Maybe there is an issue with one of the internal callbacks ? If anything the correct values for the loss and accuracy should be returned no matter which batch_size is used (as long as it divides the number of samples).
Comment From: sonali-kumari1
Hi @Carath -
I have tried to replicate the issue and the problem doesn't seem to arise when passing batch_size=None
and steps=1
to model.evaluate()
because the entire dataset is being processed in a single batch. In order to maintain a standard batch_size
, you can use verbose=2
in model.evaluate()
to ensure consistent results and more detailed metric aggregation during evaluation. Attaching gist for your reference. Thanks!
Comment From: Carath
Thank you for your answer.
I fail to see how this really fixes the issue, many users might just call the evaluate() method and be confused by the mismatching values.

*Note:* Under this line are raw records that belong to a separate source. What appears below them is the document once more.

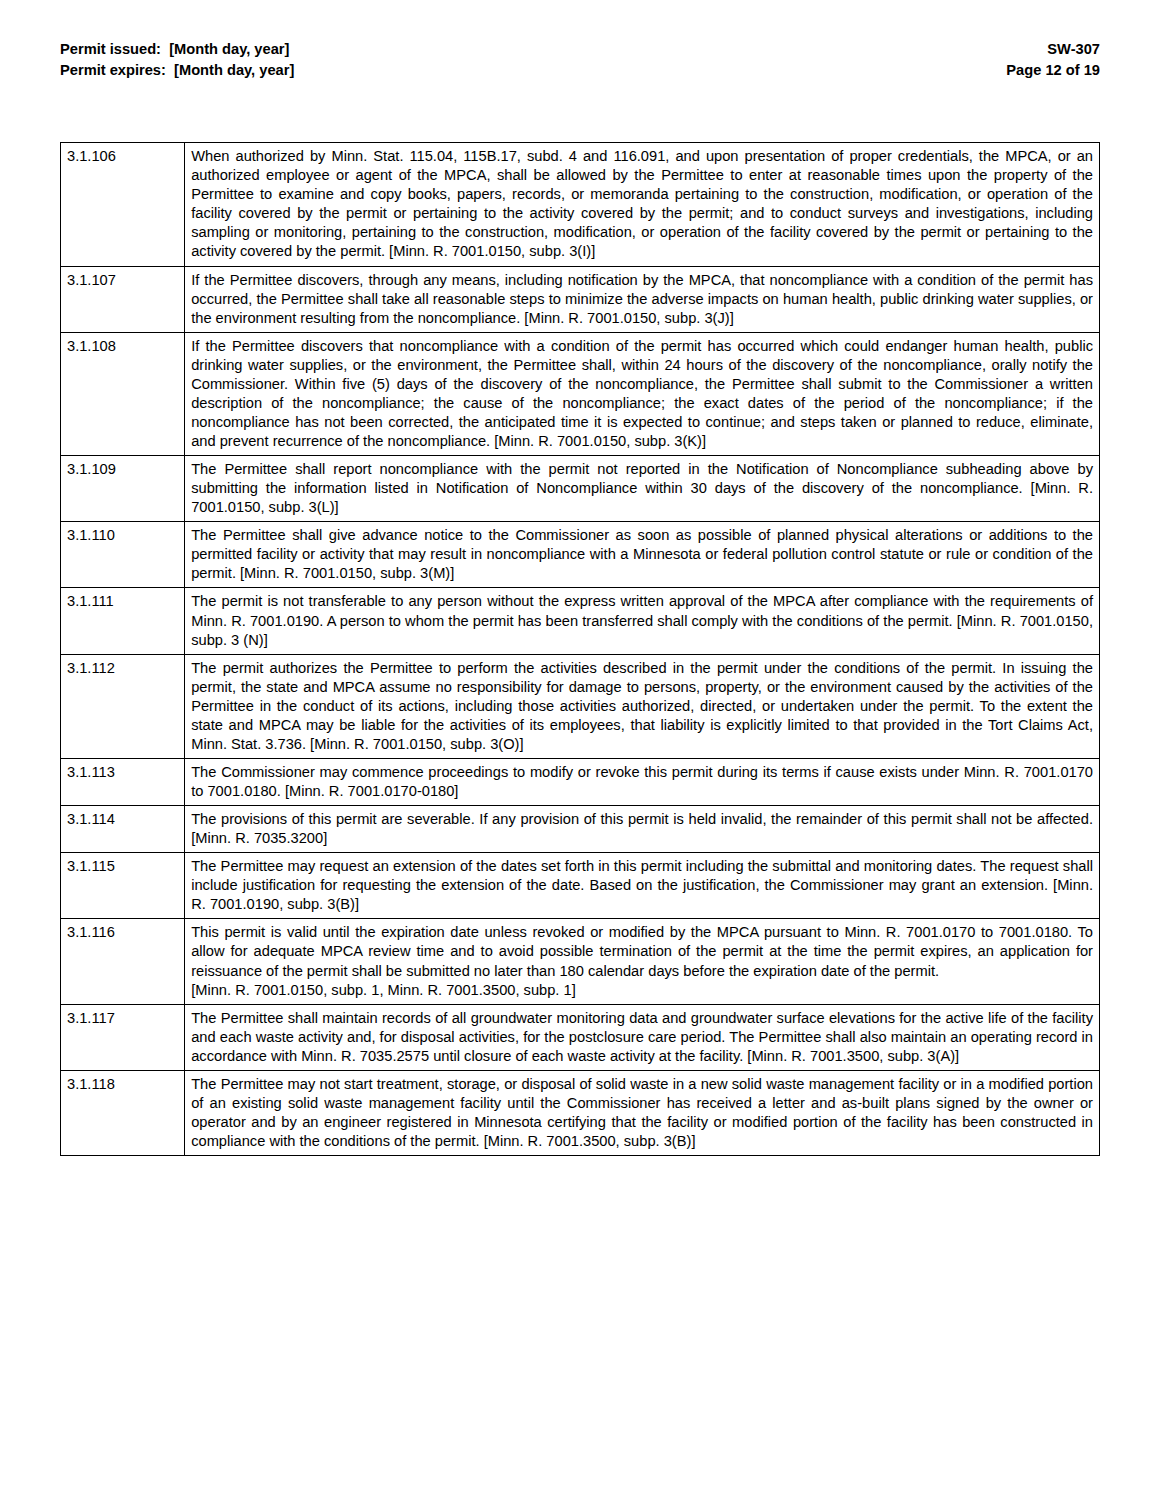Permit issued: [Month day, year]
Permit expires: [Month day, year]
SW-307
Page 12 of 19
| 3.1.106 | When authorized by Minn. Stat. 115.04, 115B.17, subd. 4 and 116.091, and upon presentation of proper credentials, the MPCA, or an authorized employee or agent of the MPCA, shall be allowed by the Permittee to enter at reasonable times upon the property of the Permittee to examine and copy books, papers, records, or memoranda pertaining to the construction, modification, or operation of the facility covered by the permit or pertaining to the activity covered by the permit; and to conduct surveys and investigations, including sampling or monitoring, pertaining to the construction, modification, or operation of the facility covered by the permit or pertaining to the activity covered by the permit. [Minn. R. 7001.0150, subp. 3(I)] |
| 3.1.107 | If the Permittee discovers, through any means, including notification by the MPCA, that noncompliance with a condition of the permit has occurred, the Permittee shall take all reasonable steps to minimize the adverse impacts on human health, public drinking water supplies, or the environment resulting from the noncompliance. [Minn. R. 7001.0150, subp. 3(J)] |
| 3.1.108 | If the Permittee discovers that noncompliance with a condition of the permit has occurred which could endanger human health, public drinking water supplies, or the environment, the Permittee shall, within 24 hours of the discovery of the noncompliance, orally notify the Commissioner. Within five (5) days of the discovery of the noncompliance, the Permittee shall submit to the Commissioner a written description of the noncompliance; the cause of the noncompliance; the exact dates of the period of the noncompliance; if the noncompliance has not been corrected, the anticipated time it is expected to continue; and steps taken or planned to reduce, eliminate, and prevent recurrence of the noncompliance. [Minn. R. 7001.0150, subp. 3(K)] |
| 3.1.109 | The Permittee shall report noncompliance with the permit not reported in the Notification of Noncompliance subheading above by submitting the information listed in Notification of Noncompliance within 30 days of the discovery of the noncompliance. [Minn. R. 7001.0150, subp. 3(L)] |
| 3.1.110 | The Permittee shall give advance notice to the Commissioner as soon as possible of planned physical alterations or additions to the permitted facility or activity that may result in noncompliance with a Minnesota or federal pollution control statute or rule or condition of the permit. [Minn. R. 7001.0150, subp. 3(M)] |
| 3.1.111 | The permit is not transferable to any person without the express written approval of the MPCA after compliance with the requirements of Minn. R. 7001.0190. A person to whom the permit has been transferred shall comply with the conditions of the permit. [Minn. R. 7001.0150, subp. 3 (N)] |
| 3.1.112 | The permit authorizes the Permittee to perform the activities described in the permit under the conditions of the permit. In issuing the permit, the state and MPCA assume no responsibility for damage to persons, property, or the environment caused by the activities of the Permittee in the conduct of its actions, including those activities authorized, directed, or undertaken under the permit. To the extent the state and MPCA may be liable for the activities of its employees, that liability is explicitly limited to that provided in the Tort Claims Act, Minn. Stat. 3.736. [Minn. R. 7001.0150, subp. 3(O)] |
| 3.1.113 | The Commissioner may commence proceedings to modify or revoke this permit during its terms if cause exists under Minn. R. 7001.0170 to 7001.0180. [Minn. R. 7001.0170-0180] |
| 3.1.114 | The provisions of this permit are severable. If any provision of this permit is held invalid, the remainder of this permit shall not be affected. [Minn. R. 7035.3200] |
| 3.1.115 | The Permittee may request an extension of the dates set forth in this permit including the submittal and monitoring dates. The request shall include justification for requesting the extension of the date. Based on the justification, the Commissioner may grant an extension. [Minn. R. 7001.0190, subp. 3(B)] |
| 3.1.116 | This permit is valid until the expiration date unless revoked or modified by the MPCA pursuant to Minn. R. 7001.0170 to 7001.0180. To allow for adequate MPCA review time and to avoid possible termination of the permit at the time the permit expires, an application for reissuance of the permit shall be submitted no later than 180 calendar days before the expiration date of the permit. [Minn. R. 7001.0150, subp. 1, Minn. R. 7001.3500, subp. 1] |
| 3.1.117 | The Permittee shall maintain records of all groundwater monitoring data and groundwater surface elevations for the active life of the facility and each waste activity and, for disposal activities, for the postclosure care period. The Permittee shall also maintain an operating record in accordance with Minn. R. 7035.2575 until closure of each waste activity at the facility. [Minn. R. 7001.3500, subp. 3(A)] |
| 3.1.118 | The Permittee may not start treatment, storage, or disposal of solid waste in a new solid waste management facility or in a modified portion of an existing solid waste management facility until the Commissioner has received a letter and as-built plans signed by the owner or operator and by an engineer registered in Minnesota certifying that the facility or modified portion of the facility has been constructed in compliance with the conditions of the permit. [Minn. R. 7001.3500, subp. 3(B)] |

Moreover it seems quite weird that changing the verbosity level of the method yields completely different values to be printed.
I also don't think this is a batch size issue, as the returned values obtained when passing return_dict=True
are actually correct (up to 1e-4) despite the printed values being wrong:
print(model.evaluate(x_test, y_test_one_hot, batch_size=32, return_dict=True))
Output:
313/313 ━━━━━━━━━━━━━━━━━━━━ 0s 1ms/step - accuracy: 0.9519 - loss: 0.0075
{'accuracy': 0.9581000208854675, 'loss': 0.006478920113295317}
I propose to set verbose=2
as default argument to evaluate() as to not cause user confusion, until the underlying issue is fixed.

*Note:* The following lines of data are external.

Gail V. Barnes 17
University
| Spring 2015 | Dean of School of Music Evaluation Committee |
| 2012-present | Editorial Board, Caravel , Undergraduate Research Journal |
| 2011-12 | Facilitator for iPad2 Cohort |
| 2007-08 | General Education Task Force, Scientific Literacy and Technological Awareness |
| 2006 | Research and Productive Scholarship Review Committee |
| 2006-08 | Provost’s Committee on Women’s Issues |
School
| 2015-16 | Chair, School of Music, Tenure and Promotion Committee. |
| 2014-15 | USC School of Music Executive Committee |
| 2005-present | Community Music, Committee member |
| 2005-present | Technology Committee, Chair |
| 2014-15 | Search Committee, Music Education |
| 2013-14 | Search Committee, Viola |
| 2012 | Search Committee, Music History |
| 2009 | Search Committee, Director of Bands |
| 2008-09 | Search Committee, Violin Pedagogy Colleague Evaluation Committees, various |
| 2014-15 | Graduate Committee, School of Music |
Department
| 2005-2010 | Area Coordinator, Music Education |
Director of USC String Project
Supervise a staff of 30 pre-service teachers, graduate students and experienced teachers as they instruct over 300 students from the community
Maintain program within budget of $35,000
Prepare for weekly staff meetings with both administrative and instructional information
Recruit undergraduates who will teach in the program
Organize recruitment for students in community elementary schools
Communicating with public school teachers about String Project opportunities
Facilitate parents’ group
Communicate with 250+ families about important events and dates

Comment From: sonali-kumari1
Hi @Carath -
Changing the verbosity level of the method yields slightly different values because verbose=1
will display progress bar after each batch while verbose=2
will show summary metrics of training and validation at the end of each epoch. Avoid using batch_size
in model.evaluate()
as batch generation are handled internally. You can refer to this documentation for more details.
Comment From: Carath
Created a pull request to prevent the incorrect behavior to affect most users.

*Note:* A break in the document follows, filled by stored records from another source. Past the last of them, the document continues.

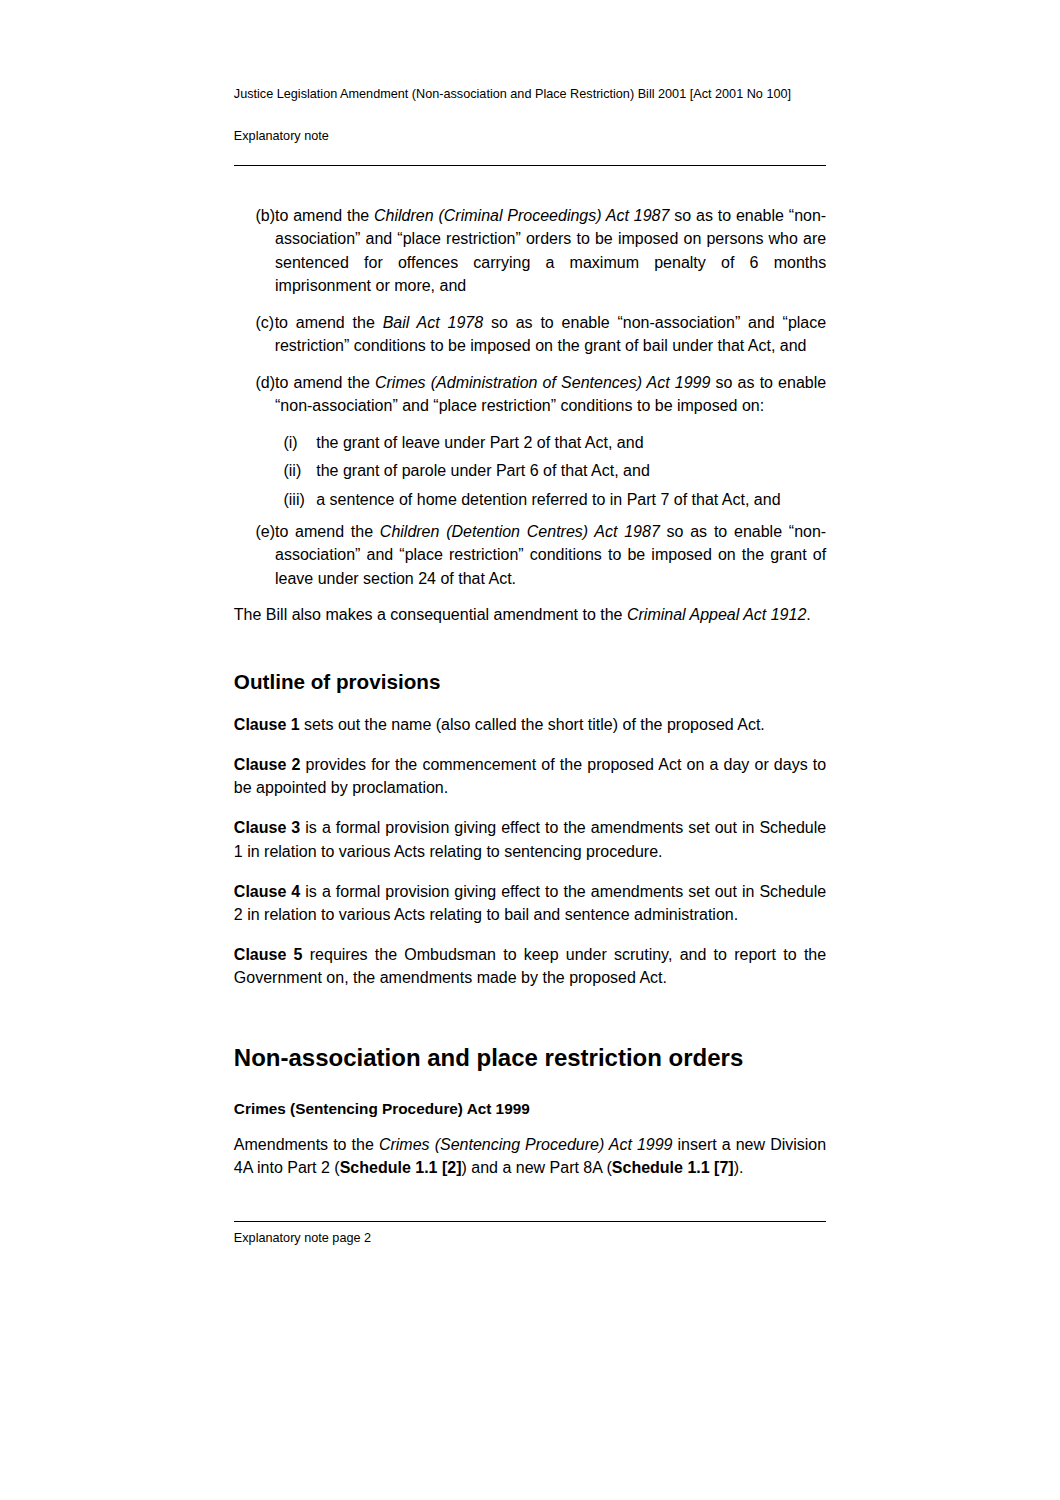Justice Legislation Amendment (Non-association and Place Restriction) Bill 2001 [Act 2001 No 100]
Explanatory note
(b)
to amend the Children (Criminal Proceedings) Act 1987 so as to enable “non-association” and “place restriction” orders to be imposed on persons who are sentenced for offences carrying a maximum penalty of 6 months imprisonment or more, and
(c)
to amend the Bail Act 1978 so as to enable “non-association” and “place restriction” conditions to be imposed on the grant of bail under that Act, and
(d)
to amend the Crimes (Administration of Sentences) Act 1999 so as to enable “non-association” and “place restriction” conditions to be imposed on:
(i)
the grant of leave under Part 2 of that Act, and
(ii)
the grant of parole under Part 6 of that Act, and
(iii)
a sentence of home detention referred to in Part 7 of that Act, and
(e)
to amend the Children (Detention Centres) Act 1987 so as to enable “non-association” and “place restriction” conditions to be imposed on the grant of leave under section 24 of that Act.
The Bill also makes a consequential amendment to the Criminal Appeal Act 1912.
Outline of provisions
Clause 1 sets out the name (also called the short title) of the proposed Act.
Clause 2 provides for the commencement of the proposed Act on a day or days to be appointed by proclamation.
Clause 3 is a formal provision giving effect to the amendments set out in Schedule 1 in relation to various Acts relating to sentencing procedure.
Clause 4 is a formal provision giving effect to the amendments set out in Schedule 2 in relation to various Acts relating to bail and sentence administration.
Clause 5 requires the Ombudsman to keep under scrutiny, and to report to the Government on, the amendments made by the proposed Act.
Non-association and place restriction orders
Crimes (Sentencing Procedure) Act 1999
Amendments to the Crimes (Sentencing Procedure) Act 1999 insert a new Division 4A into Part 2 (Schedule 1.1 [2]) and a new Part 8A (Schedule 1.1 [7]).
Explanatory note page 2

On a side note, replies to this thread seem to be (a least partially) coming from a chat bot, I don't believe this to be really appropriate if that is the case.
Comment From: sonali-kumari1
Hi @Carath -
As mentioned by @fchollet in the PR, it might be the progress bar callback being delayed by one batch or something. You are welcome to contribute a fix for this issue!
Comment From: tripathi-genius
Is the issue open for contribution? I want to contribute.
Comment From: sonali-kumari1
Hi @tripathi-genius - Feel free to open a PR to fix this issue and ensure the issue is linked in the PR. Thanks!